Recently, attention has been directed to the application of microalgae to the production of a variety of materials including lipids, hydrocarbons, oil, polysaccharides, pigments, and biofuels.
One of the conventional methods to grow microalgae is to heterotrophically culture it in an enclosed, light-free system. Techniques have been developed for the large-scale production of aquatic microalgae under heterotrophic growth conditions by utilizing organic carbon instead of light as an energy source. For example, U.S. Pat. Nos. 3,142,135 and 3,882,635 describe processes for the heterotrophic production of proteins and pigments from algae such as Chlorella, Spongiococcum, and Prototheca. In addition, heterotrophic algal cultures can attain much higher densities than photoautotrophic cultures.
However, the above application cannot be applied to all microalgae because only a limited number of microalgae strains can grow in heterotrophic conditions. Attempts to grow microalgae in heterotrophic conditions often involve either screening for strains that can grow in heterotrophic conditions or genetic modification of organisms to allow growth under such conditions.

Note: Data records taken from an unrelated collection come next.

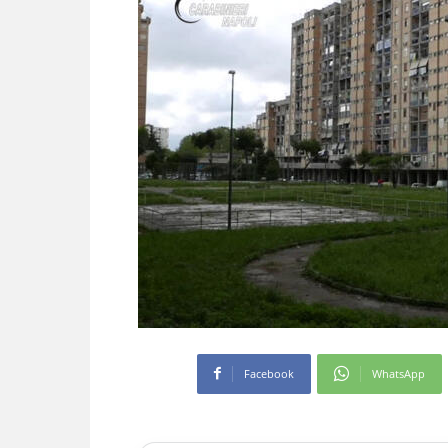
Facebook
WhatsApp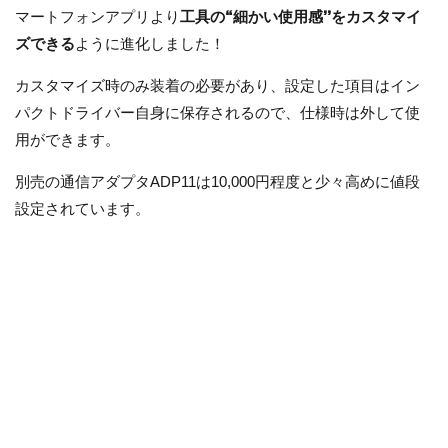
マートフォンアプリより
工具の“細かい使用感’’をカスタマイ
ズできる
ように進化しました！
カスタマイズ時のみ装着の必要があり、設定した項目はイン
パクトドライバー自身に保存されるので、仕様時は外して使
用ができます。
別売の通信アダプタADP11は10,000円程度と少々高めに値段
設定されています。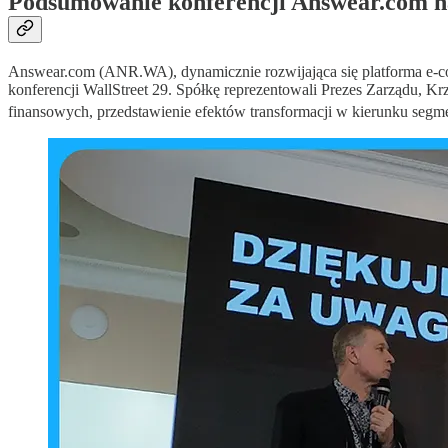
Podsumowanie konferencji Answear.com n
Answear.com (ANR.WA), dynamicznie rozwijająca się platforma e-comm
konferencji WallStreet 29. Spółkę reprezentowali Prezes Zarządu, 
finansowych, przedstawienie efektów transformacji w kierunku segme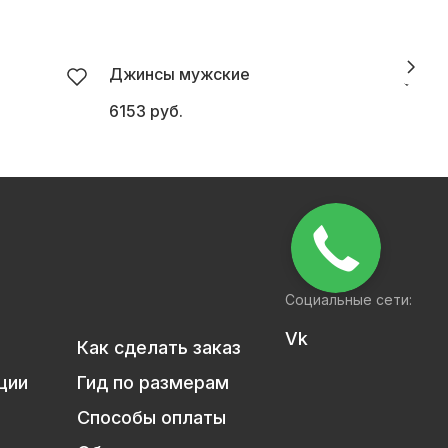
Джинсы мужские
6153 руб.
5
Социальные сети:
Vk
Как сделать заказ
ции
Гид по размерам
Способы оплаты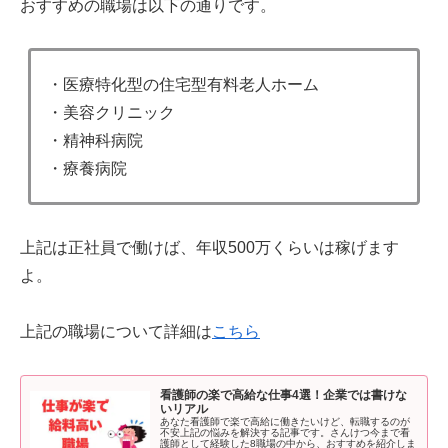
おすすめの職場は以下の通りです。
・医療特化型の住宅型有料老人ホーム
・美容クリニック
・精神科病院
・療養病院
上記は正社員で働けば、年収500万くらいは稼げます
よ。
上記の職場について詳細は
こちら
看護師の楽で高給な仕事4選！企業では書けな
いリアル
あなた看護師で楽で高給に働きたいけど、転職するのが
不安上記の悩みを解決する記事です。さんけつ今まで看
護師として経験した8職場の中から、おすすめを紹介しま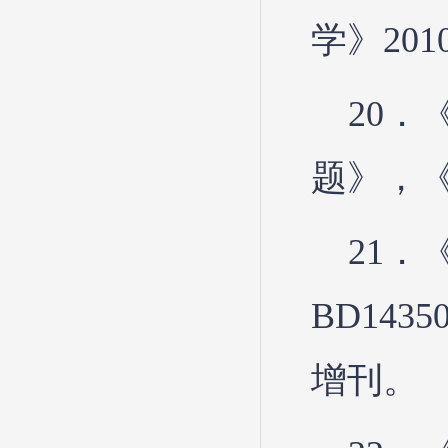
学》201
20
题》，《
21．
BD14
增刊。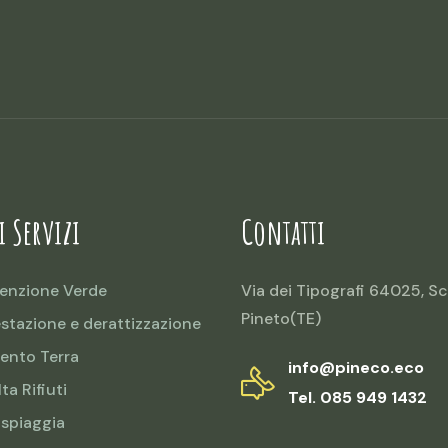
i Servizi
Contatti
enzione Verde
Via dei Tipografi 64025, Sc
Pineto(TE)
estazione e derattizzazione
ento Terra
info@pineco.eco
ta Rifiuti
Tel. 085 949 1432
 spiaggia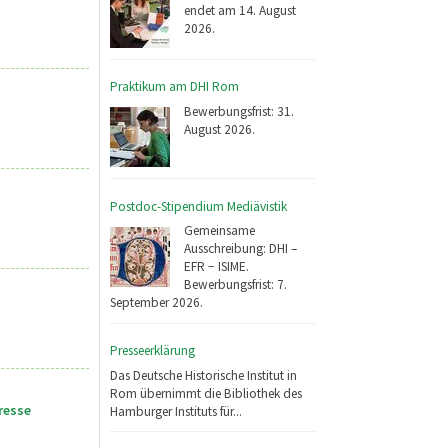
endet am 14. August
2026.
Praktikum am DHI Rom
Bewerbungsfrist: 31.
August 2026.
Postdoc-Stipendium Mediävistik
Gemeinsame
Ausschreibung: DHI –
EFR − ISIME.
Bewerbungsfrist: 7.
September 2026.
Presseerklärung
Das Deutsche Historische Institut in
Rom übernimmt die Bibliothek des
resse
Hamburger Instituts für...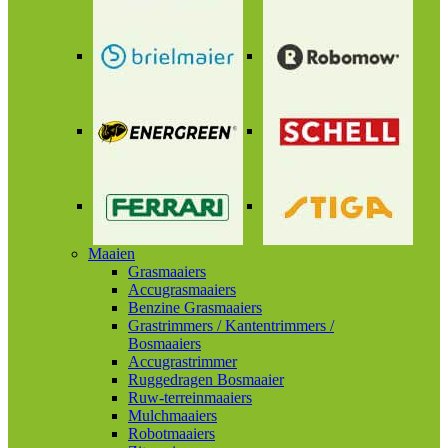
Maaien
Grasmaaiers
Accugrasmaaiers
Benzine Grasmaaiers
Grastrimmers / Kantentrimmers /
Bosmaaiers
Accugrastrimmer
Ruggedragen Bosmaaier
Ruw-terreinmaaiers
Mulchmaaiers
Robotmaaiers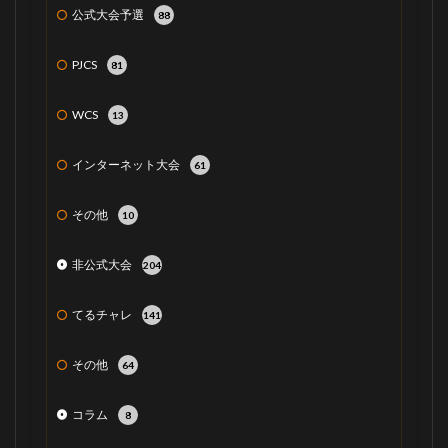
公式大会予選
88
PJCS
81
WCS
13
インターネット大会
61
その他
10
非公式大会
204
てるチャレ
141
その他
64
コラム
8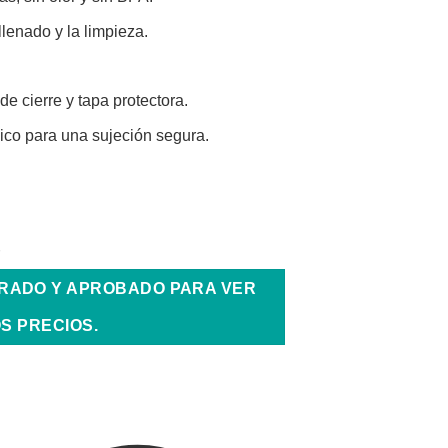
llenado y la limpieza.
de cierre y tapa protectora.
co para una sujeción segura.
TRADO Y APROBADO PARA VER
S PRECIOS.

Microalgae that contain both a proper transportation system for sugar and that can grow naturally in heterotrophic conditions often show slow growth rates or low production of materials of commercial interest since they have evolved many years to utilize sunlight as an environmental signal to control aspects of metabolism as well as energy generated through photosynthesis.
Most of the photosynthetic organisms, including microalgae, use light as an environmental signal to optimize themselves for growth and survival. Light signals are sensed by different photoreceptors including red/far-red photoreceptors (phytochromes) and blue light photoreceptors (cryptochromes and NPHs). Light serves as an environmental signal that regulates physiological and developmental processes and provides the energy that fuels the reduction of inorganic carbon. However, under certain conditions light also has the potential to be toxic. Photoinhibition occurs either when the photon flux absorbed by chloroplasts is very high (under high light conditions) or when the light energy influx exceeds the consumption capability (under mixotrophic conditions where a cell uses reduced carbon as an energy source). In mixotrophic conditions, photosynthetic organisms show photoinhibition at a much lower light intensity than autotrophic conditions since the electrons absorbed through the photosynthetic apparatus cannot be efficiently used due to a feedback mechanism in the Calvin cycle.
Absorbed light energy can result in the accumulation of excited chlorophyll molecules within the pigment bed and damage of the photosystem. Excited chlorophyll molecules that accumulate in the pigment bed as a consequence of excess excitation can also stimulate the production of active oxygen species such as superoxides, hydroxyl radicals and singlet oxygen.